§ Problem to work on: For the listing below, output exactly the lines from the line with "ngày. Nhưng đó" up to and including the line with "dùng thật sự", and no other lines.
[Information — start]
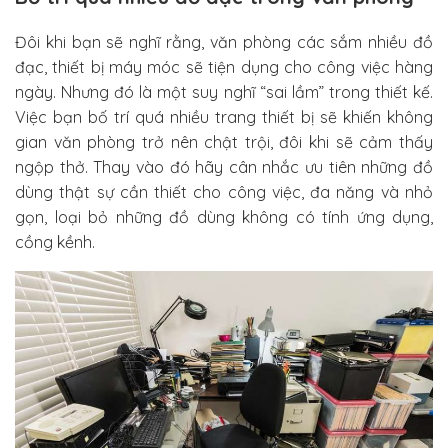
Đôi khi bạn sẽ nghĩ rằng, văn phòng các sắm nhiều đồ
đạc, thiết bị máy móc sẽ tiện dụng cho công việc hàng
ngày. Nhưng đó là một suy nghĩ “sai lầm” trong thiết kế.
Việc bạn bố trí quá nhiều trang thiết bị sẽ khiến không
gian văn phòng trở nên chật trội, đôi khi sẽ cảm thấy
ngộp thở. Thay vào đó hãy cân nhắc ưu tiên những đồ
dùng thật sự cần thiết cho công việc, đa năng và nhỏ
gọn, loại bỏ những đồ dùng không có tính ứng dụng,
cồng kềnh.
[Information — finish]
§ Solution to the problem:
ngày. Nhưng đó là một suy nghĩ “sai lầm” trong thiết kế.
Việc bạn bố trí quá nhiều trang thiết bị sẽ khiến không
gian văn phòng trở nên chật trội, đôi khi sẽ cảm thấy
ngộp thở. Thay vào đó hãy cân nhắc ưu tiên những đồ
dùng thật sự cần thiết cho công việc, đa năng và nhỏ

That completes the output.